The reason why no advantages were observed with the AR interface may relate to the size of the augmented paper map. We selected a relatively small printed area (A4) to represent a typical situation of users printing their own maps. Perhaps a larger shared map might make the magic lens interface more usable, as suggested by [9], although there, maps were fixed on to a wall surface, where as in our scenario users have to be able to conveniently hold the map. Hence, while providing a larger printed map might make its augmentation more usable, it might detract from its key benefit (i.e. portability and manipulability). A further consideration for performance is item density: In our situation, the item density was very low and included just two POIs and the route. As per [21], it can be expected that our users might have focused more on the paper map than the magic lens, hence preventing the system from achieving its performance potential. Further tests with different item densities (e.g., routes with multiple waypoints) would be needed to verify any effects.
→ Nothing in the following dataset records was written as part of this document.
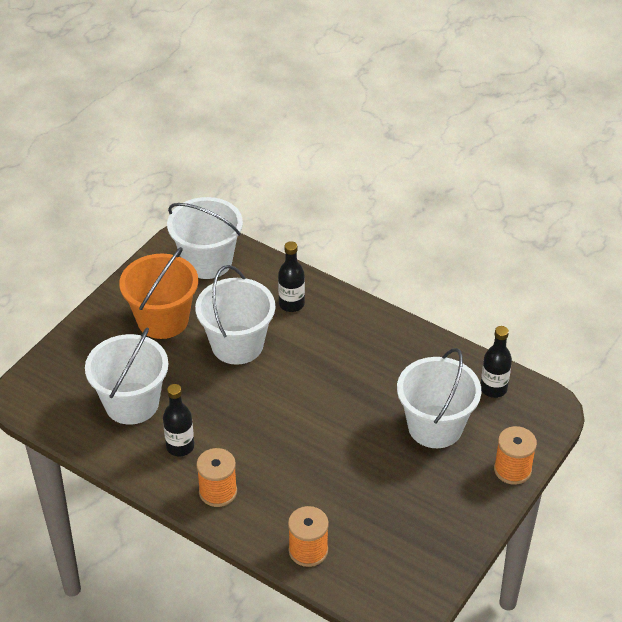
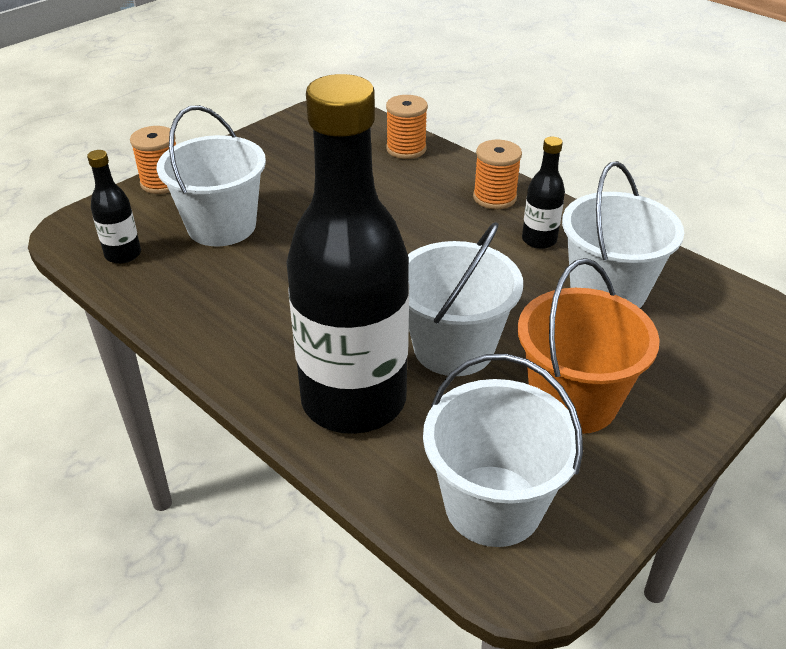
camera: 170 degrees left, 5 degrees down
(291, 304) = (353, 400): black bottle -> black bottle, size x2.41

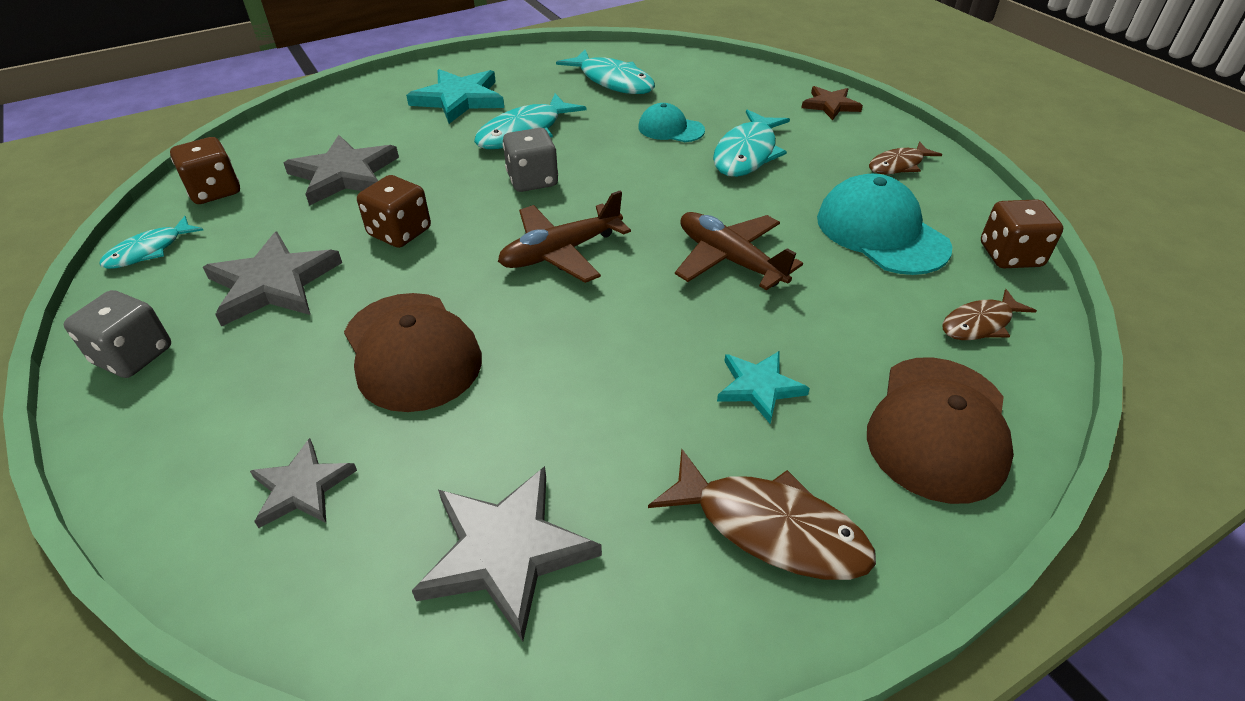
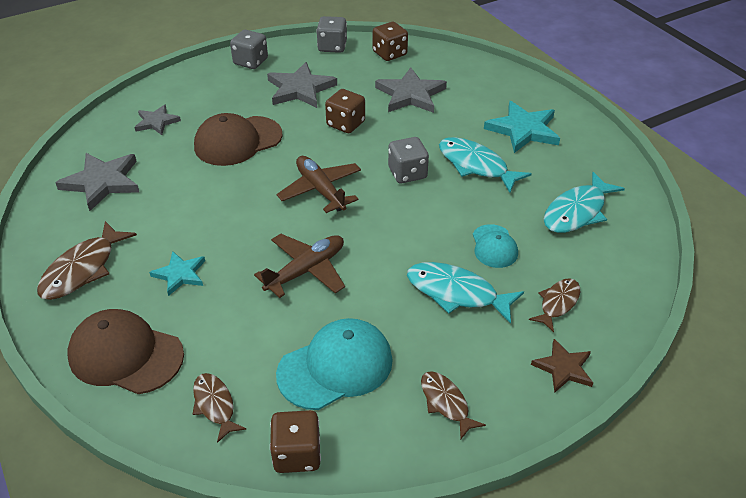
camera: 90 degrees right, 0 degrees up
(149, 251) = (332, 47): turquoise fish -> grey dice
(670, 129) = (494, 246): turquoise cap -> turquoise cap turned 150 degrees clockwise
(749, 101) = (557, 303): none -> brown fish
As indicated by the Stimulation axis in the UEQ, our participants felt more engaged as group members with the HP system than GM, where a single user takes on the role of the navigator and collaboration is hindered, as the small screen limits the information space. The reported level of engagement might be an effect of the high perceived novelty of the system, since both axes (Stimulation & Novelty) relate to hedonic quality perception. However, the UEQ Novelty axis has been found not to correlate with the Stimulation axis in other research [22]. As a side effect of increased engagement with the navigation task, the acquisition of spatial knowledge for all users might be improved for users as per [25], but further tests would be needed.
It is encouraging that participants found the AR tool just as attractive as the standard navigation tools. The issues of mental workload and efficiency appraisals can be attributed to the novelty and unfamiliarity of our application to users.
To this end, we are hoping to conduct further, more extensive trials to eliminate familiarity factors from the results. Furthermore, given that augmented maps can be used as a collaboration tool, our future research will also encompass the use of our AR tool with public displays of maps.